Maybe it is because we had had a particularly awesome day.
My three little Curly's had cleaned their rooms to the point where I could actually vacuum without me standing over them or yelling, I just got to praise them (2 beans in ALL the jars!).
They voluntarily played in our yard for 2 hours without coming in and out or begging me to push them on the swing again and again and again. They blew bubbles and made up games and just had a great time. Came in all grimy and starving just in time for lunch - WHICH THEY ACTUALLY ATE.
They got along during quiet time, doing worksheets to help prepare for school (which is coming up SO fast) and stayed there until I said they could be free.
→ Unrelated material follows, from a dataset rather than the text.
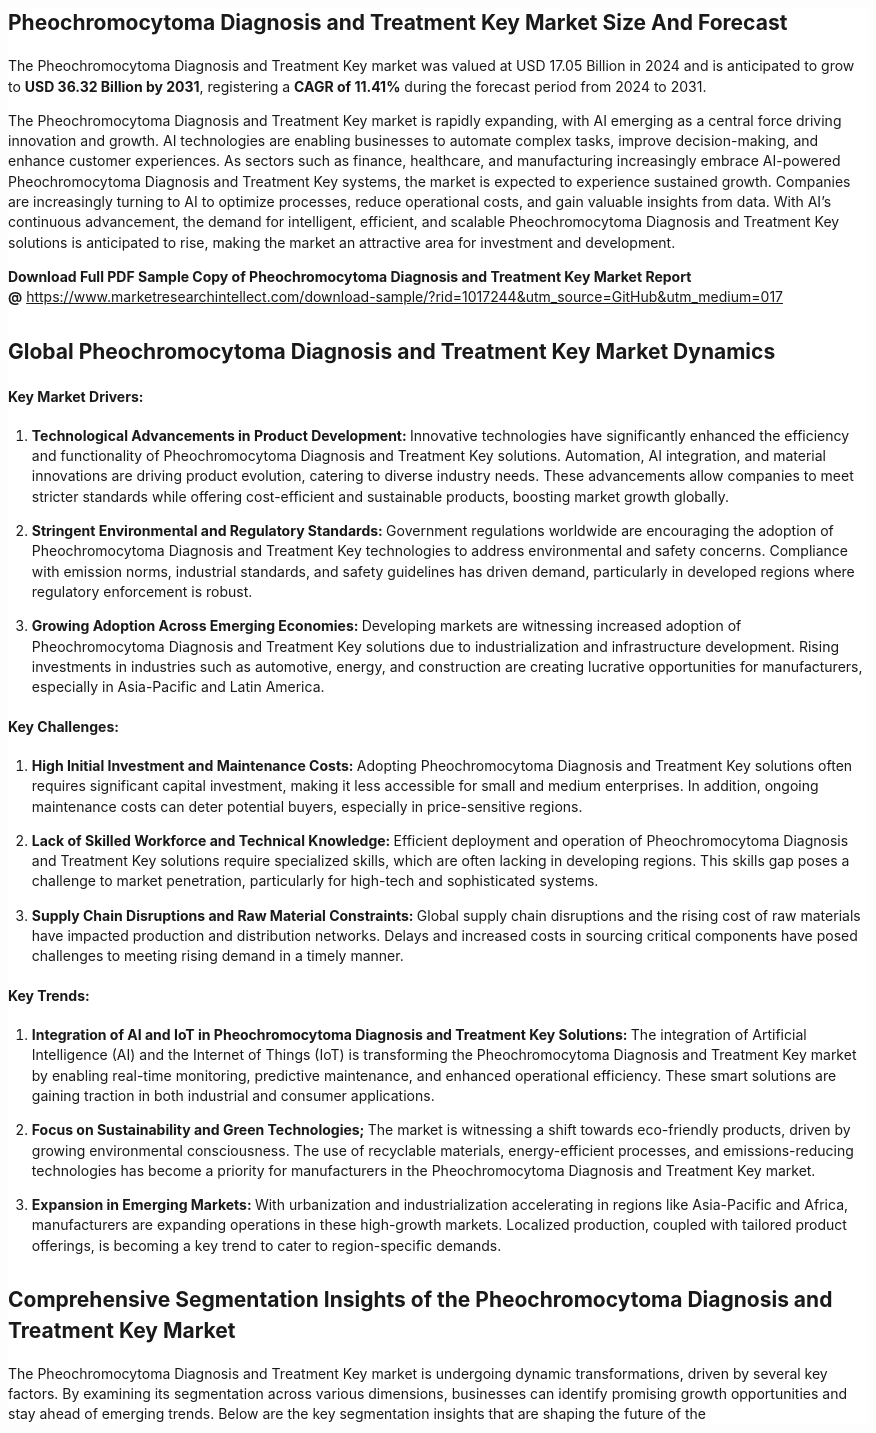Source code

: <h2>Pheochromocytoma Diagnosis and Treatment Key Market Size And Forecast</h2><p>The Pheochromocytoma Diagnosis and Treatment Key market was valued at USD 17.05 Billion in 2024 and is anticipated to grow to <strong>USD 36.32 Billion by 2031</strong>, registering a <strong>CAGR of 11.41%</strong> during the forecast period from 2024 to 2031.</p><p>The Pheochromocytoma Diagnosis and Treatment Key market is rapidly expanding, with AI emerging as a central force driving innovation and growth. AI technologies are enabling businesses to automate complex tasks, improve decision-making, and enhance customer experiences. As sectors such as finance, healthcare, and manufacturing increasingly embrace AI-powered Pheochromocytoma Diagnosis and Treatment Key systems, the market is expected to experience sustained growth. Companies are increasingly turning to AI to optimize processes, reduce operational costs, and gain valuable insights from data. With AI’s continuous advancement, the demand for intelligent, efficient, and scalable Pheochromocytoma Diagnosis and Treatment Key solutions is anticipated to rise, making the market an attractive area for investment and development.</p><p><strong>Download Full PDF Sample Copy of Pheochromocytoma Diagnosis and Treatment Key Market Report @</strong>&nbsp;<a href="https://www.marketresearchintellect.com/download-sample/?rid=1017244&amp;utm_source=GitHub&amp;utm_medium=017">https://www.marketresearchintellect.com/download-sample/?rid=1017244&amp;utm_source=GitHub&amp;utm_medium=017</a></p><h2>Global Pheochromocytoma Diagnosis and Treatment Key Market Dynamics</h2><h4><strong>Key Market Drivers:</strong></h4><ol><li><p><strong>Technological Advancements in Product Development:&nbsp;</strong>Innovative technologies have significantly enhanced the efficiency and functionality of Pheochromocytoma Diagnosis and Treatment Key solutions. Automation, AI integration, and material innovations are driving product evolution, catering to diverse industry needs. These advancements allow companies to meet stricter standards while offering cost-efficient and sustainable products, boosting market growth globally.</p></li><li><p><strong>Stringent Environmental and Regulatory Standards:&nbsp;</strong>Government regulations worldwide are encouraging the adoption of Pheochromocytoma Diagnosis and Treatment Key technologies to address environmental and safety concerns. Compliance with emission norms, industrial standards, and safety guidelines has driven demand, particularly in developed regions where regulatory enforcement is robust.</p></li><li><p><strong>Growing Adoption Across Emerging Economies:&nbsp;</strong>Developing markets are witnessing increased adoption of Pheochromocytoma Diagnosis and Treatment Key solutions due to industrialization and infrastructure development. Rising investments in industries such as automotive, energy, and construction are creating lucrative opportunities for manufacturers, especially in Asia-Pacific and Latin America.</p></li></ol><h4><strong>Key Challenges:</strong></h4><ol><li><p><strong>High Initial Investment and Maintenance Costs:&nbsp;</strong>Adopting Pheochromocytoma Diagnosis and Treatment Key solutions often requires significant capital investment, making it less accessible for small and medium enterprises. In addition, ongoing maintenance costs can deter potential buyers, especially in price-sensitive regions.</p></li><li><p><strong>Lack of Skilled Workforce and Technical Knowledge:&nbsp;</strong>Efficient deployment and operation of Pheochromocytoma Diagnosis and Treatment Key solutions require specialized skills, which are often lacking in developing regions. This skills gap poses a challenge to market penetration, particularly for high-tech and sophisticated systems.</p></li><li><p><strong>Supply Chain Disruptions and Raw Material Constraints:&nbsp;</strong>Global supply chain disruptions and the rising cost of raw materials have impacted production and distribution networks. Delays and increased costs in sourcing critical components have posed challenges to meeting rising demand in a timely manner.</p></li></ol><h4><strong>Key Trends:</strong></h4><ol><li><p><strong>Integration of AI and IoT in Pheochromocytoma Diagnosis and Treatment Key Solutions:&nbsp;</strong>The integration of Artificial Intelligence (AI) and the Internet of Things (IoT) is transforming the Pheochromocytoma Diagnosis and Treatment Key market by enabling real-time monitoring, predictive maintenance, and enhanced operational efficiency. These smart solutions are gaining traction in both industrial and consumer applications.</p></li><li><p><strong>Focus on Sustainability and Green Technologies;&nbsp;</strong>The market is witnessing a shift towards eco-friendly products, driven by growing environmental consciousness. The use of recyclable materials, energy-efficient processes, and emissions-reducing technologies has become a priority for manufacturers in the Pheochromocytoma Diagnosis and Treatment Key market.</p></li><li><p><strong>Expansion in Emerging Markets:&nbsp;</strong>With urbanization and industrialization accelerating in regions like Asia-Pacific and Africa, manufacturers are expanding operations in these high-growth markets. Localized production, coupled with tailored product offerings, is becoming a key trend to cater to region-specific demands.</p></li></ol><div class="article-main__content" data-test-id="publishing-text-block"><h2>Comprehensive Segmentation Insights of the Pheochromocytoma Diagnosis and Treatment Key Market</h2><p>The Pheochromocytoma Diagnosis and Treatment Key market is undergoing dynamic transformations, driven by several key factors. By examining its segmentation across various dimensions, businesses can identify promising growth opportunities and stay ahead of emerging trends. Below are the key segmentation insights that are shaping the future of the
Then we went to the ice cream park. This park is huge and awesome, mostly because they can run everywhere and I can sit on a bench and crochet. Which is what I did.
For over an hour, my three played together, following my guidance of ignoring the nasty-talking 5th graders who were running around.
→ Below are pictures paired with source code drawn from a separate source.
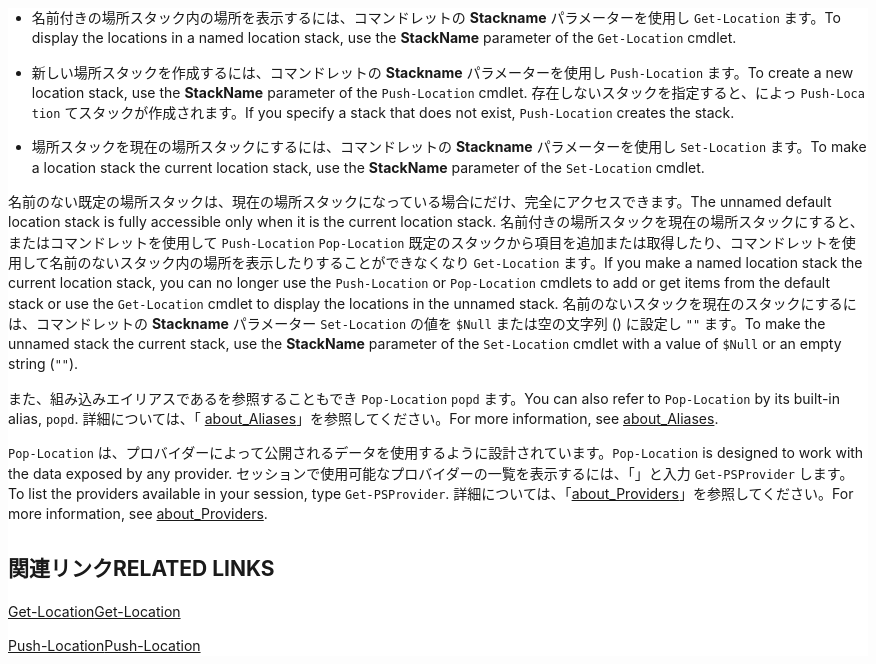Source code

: - <span data-ttu-id="456db-162">名前付きの場所スタック内の場所を表示するには、コマンドレットの **Stackname** パラメーターを使用し `Get-Location` ます。</span><span class="sxs-lookup"><span data-stu-id="456db-162">To display the locations in a named location stack, use the **StackName** parameter of the `Get-Location` cmdlet.</span></span>

- <span data-ttu-id="456db-163">新しい場所スタックを作成するには、コマンドレットの **Stackname** パラメーターを使用し `Push-Location` ます。</span><span class="sxs-lookup"><span data-stu-id="456db-163">To create a new location stack, use the **StackName** parameter of the `Push-Location` cmdlet.</span></span> <span data-ttu-id="456db-164">存在しないスタックを指定すると、によっ `Push-Location` てスタックが作成されます。</span><span class="sxs-lookup"><span data-stu-id="456db-164">If you specify a stack that does not exist, `Push-Location` creates the stack.</span></span>

- <span data-ttu-id="456db-165">場所スタックを現在の場所スタックにするには、コマンドレットの **Stackname** パラメーターを使用し `Set-Location` ます。</span><span class="sxs-lookup"><span data-stu-id="456db-165">To make a location stack the current location stack, use the **StackName** parameter of the `Set-Location` cmdlet.</span></span>

<span data-ttu-id="456db-166">名前のない既定の場所スタックは、現在の場所スタックになっている場合にだけ、完全にアクセスできます。</span><span class="sxs-lookup"><span data-stu-id="456db-166">The unnamed default location stack is fully accessible only when it is the current location stack.</span></span>
<span data-ttu-id="456db-167">名前付きの場所スタックを現在の場所スタックにすると、またはコマンドレットを使用して `Push-Location` `Pop-Location` 既定のスタックから項目を追加または取得したり、コマンドレットを使用して名前のないスタック内の場所を表示したりすることができなくなり `Get-Location` ます。</span><span class="sxs-lookup"><span data-stu-id="456db-167">If you make a named location stack the current location stack, you can no longer use the `Push-Location` or `Pop-Location` cmdlets to add or get items from the default stack or use the `Get-Location` cmdlet to display the locations in the unnamed stack.</span></span> <span data-ttu-id="456db-168">名前のないスタックを現在のスタックにするには、コマンドレットの **Stackname** パラメーター `Set-Location` の値を `$Null` または空の文字列 () に設定し `""` ます。</span><span class="sxs-lookup"><span data-stu-id="456db-168">To make the unnamed stack the current stack, use the **StackName** parameter of the `Set-Location` cmdlet with a value of `$Null` or an empty string (`""`).</span></span>

<span data-ttu-id="456db-169">また、組み込みエイリアスであるを参照することもでき `Pop-Location` `popd` ます。</span><span class="sxs-lookup"><span data-stu-id="456db-169">You can also refer to `Pop-Location` by its built-in alias, `popd`.</span></span> <span data-ttu-id="456db-170">詳細については、「 [about_Aliases](../Microsoft.PowerShell.Core/About/about_Aliases.md)」を参照してください。</span><span class="sxs-lookup"><span data-stu-id="456db-170">For more information, see [about_Aliases](../Microsoft.PowerShell.Core/About/about_Aliases.md).</span></span>

<span data-ttu-id="456db-171">`Pop-Location` は、プロバイダーによって公開されるデータを使用するように設計されています。</span><span class="sxs-lookup"><span data-stu-id="456db-171">`Pop-Location` is designed to work with the data exposed by any provider.</span></span> <span data-ttu-id="456db-172">セッションで使用可能なプロバイダーの一覧を表示するには、「」と入力 `Get-PSProvider` します。</span><span class="sxs-lookup"><span data-stu-id="456db-172">To list the providers available in your session, type `Get-PSProvider`.</span></span> <span data-ttu-id="456db-173">詳細については、「[about_Providers](../Microsoft.PowerShell.Core/About/about_Providers.md)」を参照してください。</span><span class="sxs-lookup"><span data-stu-id="456db-173">For more information, see [about_Providers](../Microsoft.PowerShell.Core/About/about_Providers.md).</span></span>

## <span data-ttu-id="456db-174">関連リンク</span><span class="sxs-lookup"><span data-stu-id="456db-174">RELATED LINKS</span></span>

[<span data-ttu-id="456db-175">Get-Location</span><span class="sxs-lookup"><span data-stu-id="456db-175">Get-Location</span></span>](Get-Location.md)

[<span data-ttu-id="456db-176">Push-Location</span><span class="sxs-lookup"><span data-stu-id="456db-176">Push-Location</span></span>](Push-Location.md)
As I sat and watched them play, I thanked God for my THREE. With three, they have all learned to play with kids of varying age and skill levels without leaving anyone out. They've learned to share and have to wait an "extra" turn out while the other two do something. They've learned sometimes kids who are playing alone don't really want to be alone, but sometimes they do.
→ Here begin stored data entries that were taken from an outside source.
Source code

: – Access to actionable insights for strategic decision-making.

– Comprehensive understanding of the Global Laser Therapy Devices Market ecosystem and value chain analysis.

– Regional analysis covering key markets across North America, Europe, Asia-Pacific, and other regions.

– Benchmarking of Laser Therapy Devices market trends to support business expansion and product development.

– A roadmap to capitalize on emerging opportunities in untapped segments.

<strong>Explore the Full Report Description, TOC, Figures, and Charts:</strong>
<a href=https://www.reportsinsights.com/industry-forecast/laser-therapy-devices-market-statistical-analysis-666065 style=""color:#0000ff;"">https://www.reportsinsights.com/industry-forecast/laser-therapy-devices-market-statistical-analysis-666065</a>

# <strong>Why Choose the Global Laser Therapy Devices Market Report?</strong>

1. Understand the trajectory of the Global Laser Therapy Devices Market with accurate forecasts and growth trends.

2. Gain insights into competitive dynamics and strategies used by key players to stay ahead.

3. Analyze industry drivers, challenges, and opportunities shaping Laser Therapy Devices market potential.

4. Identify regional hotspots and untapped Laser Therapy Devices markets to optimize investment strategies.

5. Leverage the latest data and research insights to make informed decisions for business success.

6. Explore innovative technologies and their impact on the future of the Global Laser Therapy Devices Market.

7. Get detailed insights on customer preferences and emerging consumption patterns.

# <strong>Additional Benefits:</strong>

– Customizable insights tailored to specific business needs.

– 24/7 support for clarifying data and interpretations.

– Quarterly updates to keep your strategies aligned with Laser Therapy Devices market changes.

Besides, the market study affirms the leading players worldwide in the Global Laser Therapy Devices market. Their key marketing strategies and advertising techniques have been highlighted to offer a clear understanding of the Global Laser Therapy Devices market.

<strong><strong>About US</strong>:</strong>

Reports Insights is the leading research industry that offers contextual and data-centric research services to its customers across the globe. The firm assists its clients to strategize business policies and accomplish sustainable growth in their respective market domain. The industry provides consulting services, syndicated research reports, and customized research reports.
(A new little girl showed up and Curly Girl was trying to make friends with her. The girl finally said "would you please leave me alone, I'm trying to find my friends." I held my breath to see Curly Girl's response, she adores making new friends and is hurt when others won't play with her. I shouldn't have worried. She turned to her brothers and said "She just wants some alone time, let's go." And moved along.)
Plus, I got really great pictures like this:
(Curly Boy was taking Not Curly to the "secret entrance" into the playset)
So yeah, that's probably why that new little baby didn't fill me with feelings of longing. I've got three little perfects to fill me up right here.